The company has not resumed operations since the accident. But should it plan to restart, the CSB called on the Office of the Illinois State Fire Marshal to prohibit NDK the use of its existing pressure vessels for crystal growing operations. The board called on the company to ensure that any restarted process is rigorously demonstrated to be inherently safer than the existing one, and that NDK commission a facility siting study of all potential off-site consequences, emergency planning and response programs relevant to each failure scenario and to provide a copy of the study to the city and state.
The CSB recommended the marshal’s office see that the state’s pressure vessel approval process identifies corrosion and similar deterioration mechanisms and ensures regular inspections.

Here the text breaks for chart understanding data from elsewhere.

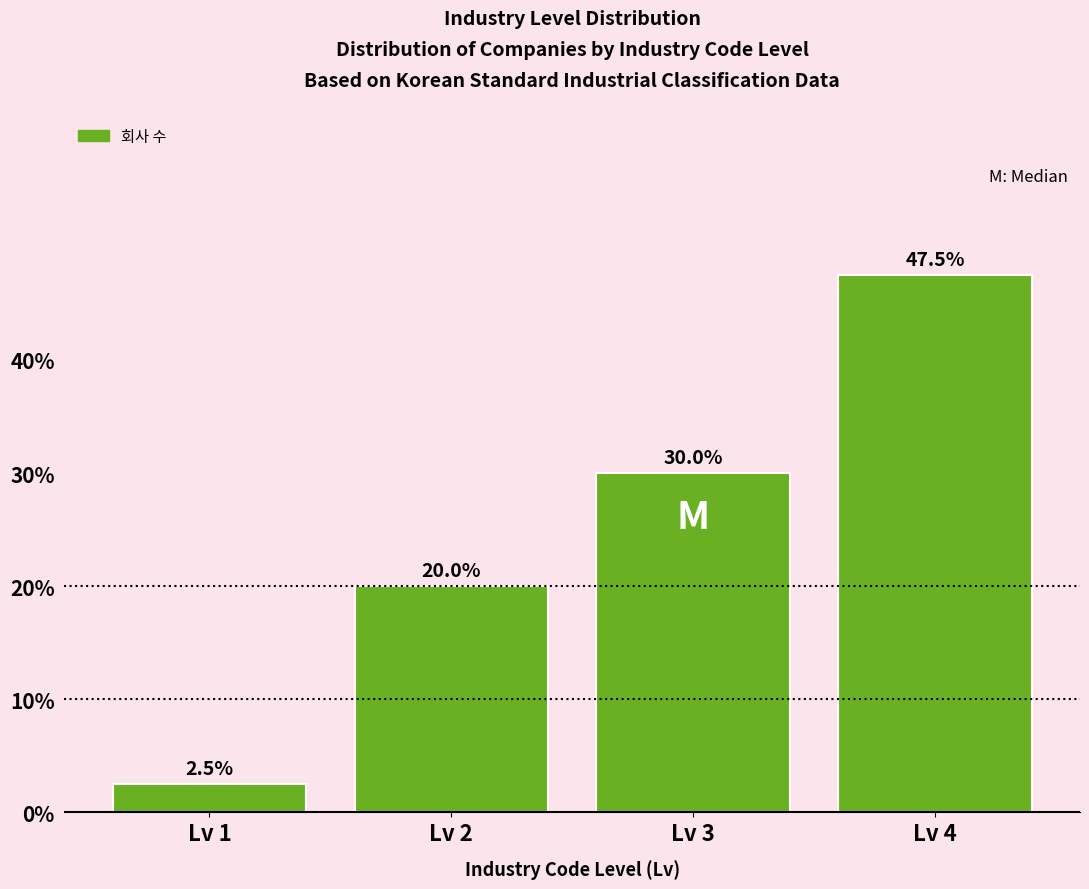

Reading right to left, list all the values displayed in this chart.

Lv 4=47.5	Lv 3=30.0	Lv 2=20.0	Lv 1=2.5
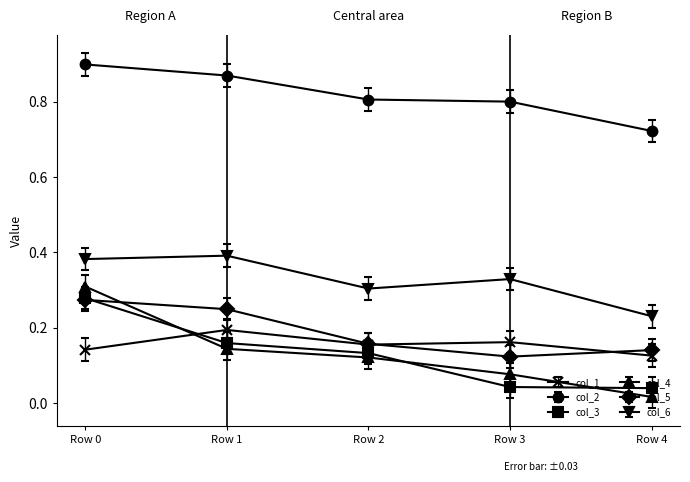

What are all the series names shown in the legend?

col_1, col_2, col_3, col_4, col_5, col_6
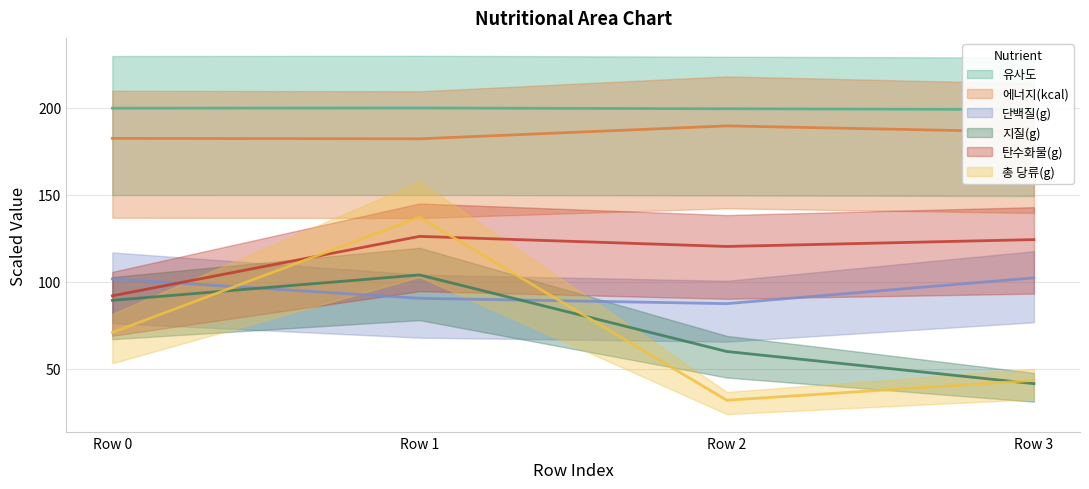

At which category is the sum across all series the highest?

Row 1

The CSB recommended that the American Society of Mechanical Engineers revise its Boiler and Pressure Vessel Code to include specific material thickness limitations to prevent environmentally-induced damage.
The report also recommends NDK Crystal implement a program to ensure the ongoing integrity of the interior coating of vessels, and implement an annual inspection and corrective action program in accordance with the pressure vessel inspection code of the American Petroleum Institute.
The CSB is an independent federal agency charged with investigating industrial chemical accidents. The Board does not issue citations or fines but does make safety recommendations to plants, industry organizations, labor groups, and regulatory agencies such as OSHA and EPA.